Oakdale prides itself in the high-quality care it provides. Having previously been rated as an outstanding care home, we cherished Kingfisher Court as an example of the type of care that we expect to be delivered in Oakdale’s homes. All our teams have therefore reflected deeply on the CQC’s findings and the reasons for the reduction in quality, looking to make immediate improvements and prevent such issues in the future.
At Oakdale, we champion staff empowerment, and in so doing have always given the management of our care homes a good level of autonomy. Having identified some challenges in Kingfisher Court, prior to the inspection, Oakdale began to closely support the management team to deal with issues they were facing. On reflection following the inspection, it is clear that stronger processes and governance procedures are required to sustain the Oakdale “touch” that enabled us to achieve an outstanding rating in the first place.
Three months have passed since the inspection in June and significant improvement plans have been well progressed. A number of individuals in place at the time of the inspection have since left the Kingfisher Court team, including the Home Manager. We have reinstated the Home Manager who achieved the Outstanding Rating for Kingfisher Court in 2018, to oversee the improvement plan.
This has revitalised the positive staff culture in the home and the team have responded extremely well to the changes we are implementing.

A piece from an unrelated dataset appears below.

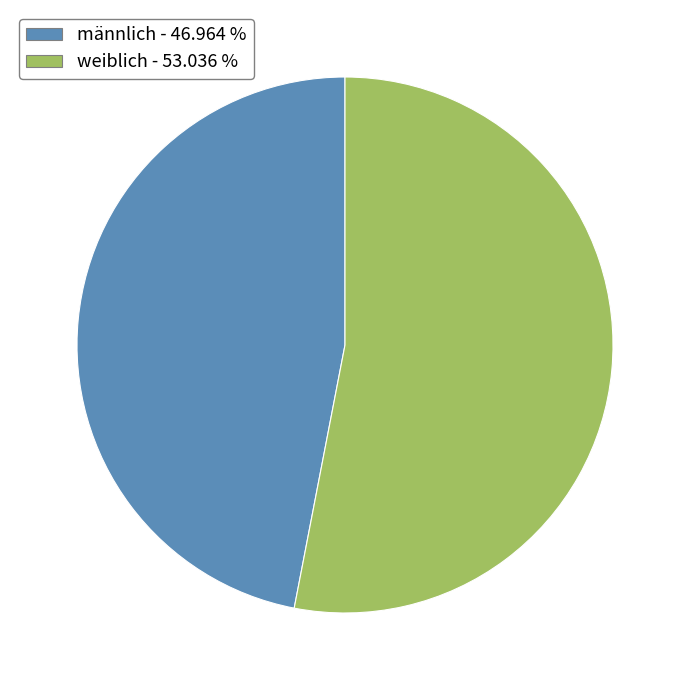

How many segments does this pie chart have?

2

It has been testimony to the commitment of the staff, many of whom have been with the home since it opened, that moral, atmosphere and process management have been quickly restored. Recent dialogue with the CQC and the Notts Council Adult Safeguarding team has been positive and constructive. Oakdale is keen to accept the regulator’s offer of a lessons learned shared analysis that can be used by ourselves and other providers for future reference.

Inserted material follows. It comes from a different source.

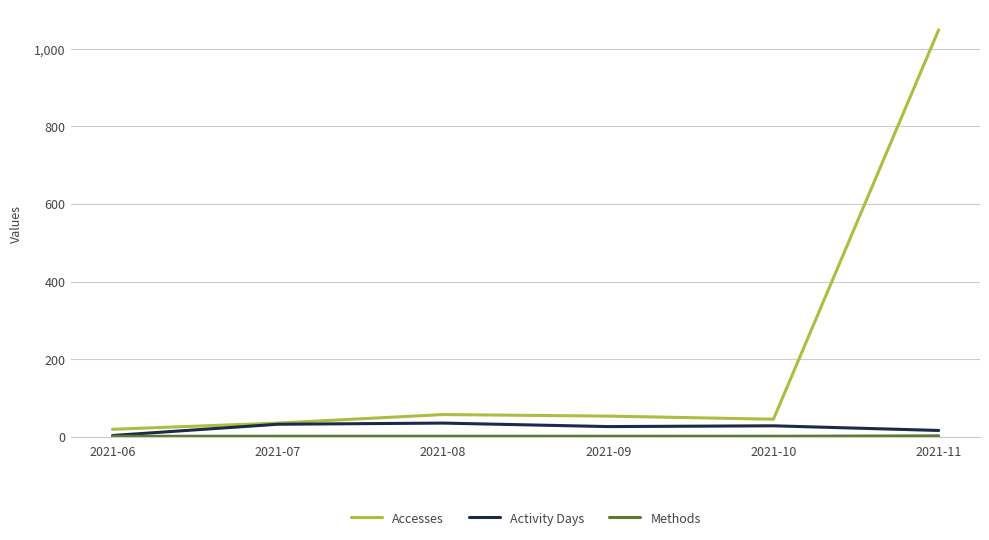

Which series has the largest total across all categories?

Accesses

We have communicated directly with our residents and relatives over this and wish to thank all those who have continued to support Kingfisher Court and who have become part of a wider family and friendship group that we value so much as an expression of our culture and ethos. To them we have said sorry, for letting them down in this way. In the meantime, we continue to work hard to ensure that we fully recover from this position and look forward to embedding what we have learnt from this tough but valuable lesson.